Seattle staje się pierwszym miastem w USA, które zakazuje dyskryminacji kastowej

SEATTLE – Rada Miasta Seattle we wtorek dodała kastę do przepisów antydyskryminacyjnych miasta, stając się pierwszym miastem w USA, które zakazuje dyskryminacji kastowej i pierwszym na świecie poza Azją Południową, które uchwaliło takie prawo.

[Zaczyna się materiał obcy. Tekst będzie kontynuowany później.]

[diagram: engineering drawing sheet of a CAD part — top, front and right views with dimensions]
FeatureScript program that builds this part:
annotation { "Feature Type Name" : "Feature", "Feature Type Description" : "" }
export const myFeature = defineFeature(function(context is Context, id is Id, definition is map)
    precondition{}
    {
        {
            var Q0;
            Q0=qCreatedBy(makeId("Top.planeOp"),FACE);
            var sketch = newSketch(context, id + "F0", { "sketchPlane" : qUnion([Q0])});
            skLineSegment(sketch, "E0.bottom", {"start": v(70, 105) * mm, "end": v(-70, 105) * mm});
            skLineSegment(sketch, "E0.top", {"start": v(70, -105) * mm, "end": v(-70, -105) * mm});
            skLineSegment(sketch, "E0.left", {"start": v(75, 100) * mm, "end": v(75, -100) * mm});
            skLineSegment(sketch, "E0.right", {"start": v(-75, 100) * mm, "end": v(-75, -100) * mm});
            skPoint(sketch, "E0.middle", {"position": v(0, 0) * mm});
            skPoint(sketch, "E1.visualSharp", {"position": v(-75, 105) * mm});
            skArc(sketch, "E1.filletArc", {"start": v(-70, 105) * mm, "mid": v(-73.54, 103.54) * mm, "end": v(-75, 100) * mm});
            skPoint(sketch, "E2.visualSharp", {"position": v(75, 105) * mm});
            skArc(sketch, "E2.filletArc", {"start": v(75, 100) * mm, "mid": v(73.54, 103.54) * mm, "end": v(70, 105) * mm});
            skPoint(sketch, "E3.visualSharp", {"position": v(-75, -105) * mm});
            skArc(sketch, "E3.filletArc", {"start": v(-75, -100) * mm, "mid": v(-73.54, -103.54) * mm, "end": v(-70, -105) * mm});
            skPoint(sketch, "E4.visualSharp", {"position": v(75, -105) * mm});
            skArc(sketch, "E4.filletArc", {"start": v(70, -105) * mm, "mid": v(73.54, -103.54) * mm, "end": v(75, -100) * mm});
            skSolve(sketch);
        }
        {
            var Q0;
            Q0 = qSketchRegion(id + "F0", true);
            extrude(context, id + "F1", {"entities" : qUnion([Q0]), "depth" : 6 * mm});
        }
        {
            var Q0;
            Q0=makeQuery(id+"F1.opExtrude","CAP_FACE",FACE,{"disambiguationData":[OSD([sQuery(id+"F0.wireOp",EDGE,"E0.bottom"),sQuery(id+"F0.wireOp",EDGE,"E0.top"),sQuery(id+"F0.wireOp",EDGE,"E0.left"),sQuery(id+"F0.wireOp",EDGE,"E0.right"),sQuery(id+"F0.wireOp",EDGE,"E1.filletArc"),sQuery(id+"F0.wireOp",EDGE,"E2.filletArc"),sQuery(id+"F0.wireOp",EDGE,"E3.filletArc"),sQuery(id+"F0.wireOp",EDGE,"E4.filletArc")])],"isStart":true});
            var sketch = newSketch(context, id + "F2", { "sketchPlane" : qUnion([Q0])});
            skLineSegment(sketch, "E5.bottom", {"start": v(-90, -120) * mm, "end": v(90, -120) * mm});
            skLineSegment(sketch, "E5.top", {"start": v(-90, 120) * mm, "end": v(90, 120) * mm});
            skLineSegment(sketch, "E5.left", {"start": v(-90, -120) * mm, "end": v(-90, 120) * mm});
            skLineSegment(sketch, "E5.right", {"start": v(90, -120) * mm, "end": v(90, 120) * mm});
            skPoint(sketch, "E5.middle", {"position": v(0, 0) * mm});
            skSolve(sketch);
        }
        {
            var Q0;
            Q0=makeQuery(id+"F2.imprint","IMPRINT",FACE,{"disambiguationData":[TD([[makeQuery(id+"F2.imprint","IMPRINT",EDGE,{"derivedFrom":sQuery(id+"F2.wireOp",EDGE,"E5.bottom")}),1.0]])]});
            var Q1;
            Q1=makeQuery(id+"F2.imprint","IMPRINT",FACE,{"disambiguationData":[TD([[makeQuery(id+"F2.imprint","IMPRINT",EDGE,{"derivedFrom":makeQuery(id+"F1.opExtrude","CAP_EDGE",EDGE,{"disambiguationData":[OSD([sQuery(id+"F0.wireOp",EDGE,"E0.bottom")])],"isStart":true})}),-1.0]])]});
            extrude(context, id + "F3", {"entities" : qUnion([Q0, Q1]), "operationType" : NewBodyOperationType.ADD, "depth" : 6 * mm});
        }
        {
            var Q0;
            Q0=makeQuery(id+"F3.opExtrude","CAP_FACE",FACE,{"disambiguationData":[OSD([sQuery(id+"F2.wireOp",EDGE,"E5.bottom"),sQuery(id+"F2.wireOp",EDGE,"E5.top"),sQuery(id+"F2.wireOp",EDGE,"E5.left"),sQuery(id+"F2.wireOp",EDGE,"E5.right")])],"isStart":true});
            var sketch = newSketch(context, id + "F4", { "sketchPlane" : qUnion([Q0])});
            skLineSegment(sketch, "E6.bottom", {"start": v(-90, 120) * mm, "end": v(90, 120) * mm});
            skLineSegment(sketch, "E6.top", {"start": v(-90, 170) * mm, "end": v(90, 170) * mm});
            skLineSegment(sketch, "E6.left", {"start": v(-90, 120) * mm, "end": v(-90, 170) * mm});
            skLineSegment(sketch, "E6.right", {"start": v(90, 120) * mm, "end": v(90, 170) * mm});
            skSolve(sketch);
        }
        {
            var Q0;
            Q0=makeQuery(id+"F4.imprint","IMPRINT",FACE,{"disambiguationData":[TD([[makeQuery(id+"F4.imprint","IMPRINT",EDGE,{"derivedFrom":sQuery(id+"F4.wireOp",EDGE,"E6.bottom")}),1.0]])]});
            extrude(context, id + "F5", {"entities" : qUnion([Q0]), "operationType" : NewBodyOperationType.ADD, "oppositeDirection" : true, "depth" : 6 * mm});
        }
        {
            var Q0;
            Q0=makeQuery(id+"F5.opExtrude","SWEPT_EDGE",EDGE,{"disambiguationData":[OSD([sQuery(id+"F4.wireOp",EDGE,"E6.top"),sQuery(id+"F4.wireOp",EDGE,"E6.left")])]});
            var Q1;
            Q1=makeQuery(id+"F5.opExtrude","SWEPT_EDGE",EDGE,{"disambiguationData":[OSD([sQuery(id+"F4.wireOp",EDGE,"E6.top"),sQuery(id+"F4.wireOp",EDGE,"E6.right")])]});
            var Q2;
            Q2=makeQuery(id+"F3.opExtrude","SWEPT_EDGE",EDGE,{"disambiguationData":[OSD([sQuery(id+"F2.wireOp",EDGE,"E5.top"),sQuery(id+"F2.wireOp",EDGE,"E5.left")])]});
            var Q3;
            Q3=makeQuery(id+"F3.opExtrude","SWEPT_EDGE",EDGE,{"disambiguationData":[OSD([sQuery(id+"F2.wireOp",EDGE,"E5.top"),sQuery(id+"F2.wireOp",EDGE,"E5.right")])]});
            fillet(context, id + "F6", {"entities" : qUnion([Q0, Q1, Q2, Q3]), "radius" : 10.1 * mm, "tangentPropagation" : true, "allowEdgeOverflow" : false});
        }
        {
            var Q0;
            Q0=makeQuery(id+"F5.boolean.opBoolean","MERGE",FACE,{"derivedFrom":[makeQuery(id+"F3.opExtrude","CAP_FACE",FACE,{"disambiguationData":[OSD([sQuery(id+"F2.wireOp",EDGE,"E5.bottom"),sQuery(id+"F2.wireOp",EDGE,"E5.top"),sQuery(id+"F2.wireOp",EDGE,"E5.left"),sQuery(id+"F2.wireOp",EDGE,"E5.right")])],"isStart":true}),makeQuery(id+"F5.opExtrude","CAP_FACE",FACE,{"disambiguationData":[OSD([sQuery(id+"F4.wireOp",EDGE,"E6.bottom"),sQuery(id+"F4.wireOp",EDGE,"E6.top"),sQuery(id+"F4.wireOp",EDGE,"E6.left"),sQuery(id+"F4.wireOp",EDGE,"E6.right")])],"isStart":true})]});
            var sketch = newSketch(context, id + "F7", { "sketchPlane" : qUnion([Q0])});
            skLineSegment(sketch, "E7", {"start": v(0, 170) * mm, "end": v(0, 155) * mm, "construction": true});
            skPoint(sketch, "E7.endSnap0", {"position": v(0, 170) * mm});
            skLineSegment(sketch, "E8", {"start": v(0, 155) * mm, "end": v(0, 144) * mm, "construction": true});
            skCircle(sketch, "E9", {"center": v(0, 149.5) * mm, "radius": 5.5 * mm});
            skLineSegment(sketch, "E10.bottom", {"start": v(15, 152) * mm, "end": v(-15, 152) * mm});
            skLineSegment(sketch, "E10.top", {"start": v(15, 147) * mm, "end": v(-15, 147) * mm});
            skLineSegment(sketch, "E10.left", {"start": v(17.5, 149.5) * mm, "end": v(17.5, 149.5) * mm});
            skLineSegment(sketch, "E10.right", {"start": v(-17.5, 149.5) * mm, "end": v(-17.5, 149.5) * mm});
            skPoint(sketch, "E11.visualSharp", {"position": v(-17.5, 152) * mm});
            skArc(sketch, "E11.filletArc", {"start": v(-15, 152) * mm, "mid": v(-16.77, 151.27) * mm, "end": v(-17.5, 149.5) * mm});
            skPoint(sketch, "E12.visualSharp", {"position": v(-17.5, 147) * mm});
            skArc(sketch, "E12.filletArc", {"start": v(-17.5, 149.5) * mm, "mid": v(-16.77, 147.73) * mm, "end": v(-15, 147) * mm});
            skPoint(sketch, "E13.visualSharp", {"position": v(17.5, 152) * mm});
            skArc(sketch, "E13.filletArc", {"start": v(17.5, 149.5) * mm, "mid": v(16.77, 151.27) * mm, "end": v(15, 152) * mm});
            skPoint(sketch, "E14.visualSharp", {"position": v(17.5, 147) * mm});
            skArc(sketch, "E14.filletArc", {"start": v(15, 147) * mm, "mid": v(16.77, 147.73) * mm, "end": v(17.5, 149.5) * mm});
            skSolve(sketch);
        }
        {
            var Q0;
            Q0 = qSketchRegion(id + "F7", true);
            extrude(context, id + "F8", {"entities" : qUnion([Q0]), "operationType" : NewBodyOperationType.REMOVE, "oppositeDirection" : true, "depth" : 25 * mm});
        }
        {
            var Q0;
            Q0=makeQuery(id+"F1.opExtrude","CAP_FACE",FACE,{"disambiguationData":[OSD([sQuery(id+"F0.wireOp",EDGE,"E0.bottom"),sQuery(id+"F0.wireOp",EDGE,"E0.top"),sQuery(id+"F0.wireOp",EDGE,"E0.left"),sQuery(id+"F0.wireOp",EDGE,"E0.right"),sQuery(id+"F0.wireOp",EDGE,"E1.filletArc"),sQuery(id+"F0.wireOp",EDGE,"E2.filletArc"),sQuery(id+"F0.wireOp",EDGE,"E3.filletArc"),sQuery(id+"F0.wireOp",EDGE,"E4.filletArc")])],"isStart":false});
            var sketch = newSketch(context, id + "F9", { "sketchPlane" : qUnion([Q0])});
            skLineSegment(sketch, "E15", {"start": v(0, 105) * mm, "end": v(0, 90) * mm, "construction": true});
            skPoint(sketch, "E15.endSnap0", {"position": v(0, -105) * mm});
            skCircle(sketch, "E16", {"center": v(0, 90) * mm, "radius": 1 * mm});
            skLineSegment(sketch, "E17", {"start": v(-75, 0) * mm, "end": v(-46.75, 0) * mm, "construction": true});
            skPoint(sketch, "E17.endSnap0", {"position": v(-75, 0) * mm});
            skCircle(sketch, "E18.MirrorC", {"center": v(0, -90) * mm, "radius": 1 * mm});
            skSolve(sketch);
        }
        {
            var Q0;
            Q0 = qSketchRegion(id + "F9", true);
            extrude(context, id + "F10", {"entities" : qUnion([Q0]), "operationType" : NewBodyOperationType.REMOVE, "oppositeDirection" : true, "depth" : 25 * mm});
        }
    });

Wzywa do zakazania dyskryminacji kastowej wśród południowoazjatyckich społeczności diaspory w Stanach Zjednoczonych, podziału ludzi ze względu na urodzenie lub pochodzenie. Ale ruch spotyka się z odmową ze strony niektórych hinduskich Amerykanów, którzy twierdzą, że takie prawo oczernia określoną społeczność.

Napięcia w społeczności były widoczne we wtorek w Seattle City Hall, kiedy głośne przesłuchanie zakończyło się głosowaniem 6-1, przy czym większość rady zgodziła się, że dyskryminacja kastowa przekracza granice narodowe i religijne, a bez takich praw ci, którym grozi dyskryminacja kastowa. Stany Zjednoczone nie miałyby żadnych praw ani ochrony.

Zatłoczona sala była wypełniona aktywistami z obu stron, niosącymi transparenty, skandującymi i przemawiającymi do mówców i urzędników miejskich, którzy poruszali ten problem, rysując wyraźne podziały wśród południowoazjatyckiej diaspory. Większość osób w salach rady była zwolennikami zarządzenia, a głośna mniejszość była przeciwna.

Gdy członkowie Rady głosowali za rozporządzeniem, Bhimrao, ikona praw indyjskich Dalitów, B.R. Wiec wybuchł hasłem „Jai Bhim”, co oznacza „Zwycięstwo dla Bhima”, przyjętym przez zwolenników Ambedkara. Grupy Dalitów i ich zwolennicy twierdzą, że w diasporze amerykańskiej istnieje dyskryminacja kastowa, wykluczenie społeczne i dyskryminacja w sektorach mieszkaniowym, edukacyjnym i technologicznym, w których Południowi Azjaci odgrywają ważną rolę.

Yogesh Mane, mieszkaniec Seattle, który dorastał jako niedotykalny w Indiach, zalał się łzami, gdy usłyszał decyzję rady.

„Jestem wzruszony, ponieważ po raz pierwszy takie prawo zostało uchwalone gdziekolwiek na świecie poza Azją Południową” – powiedział. „To historyczny moment i potężne uczucie, kiedy prawo pozwala nam mówić o rzeczach, które są złe”.

Thenmozhi Soundararajan, dyrektor wykonawczy Equality Labs z siedzibą w Oakland w Kalifornii, kontynuuje współpracę z partnerami społecznymi w celu wprowadzenia przepisów dotyczących dyskryminacji kastowej.

READ  Odra występuje endemicznie w niektórych częściach Stanów Zjednoczonych. Oto dlaczego lekarze się niepokoją

„Mieliśmy wsparcie ponad 200 organizacji w Seattle iw całym kraju” – powiedział. „To potężna wiadomość, że dalici nie są sami. Chcemy, aby społeczność południowoazjatycka zjednoczyła się i uzdrowiła z traumy kastowości.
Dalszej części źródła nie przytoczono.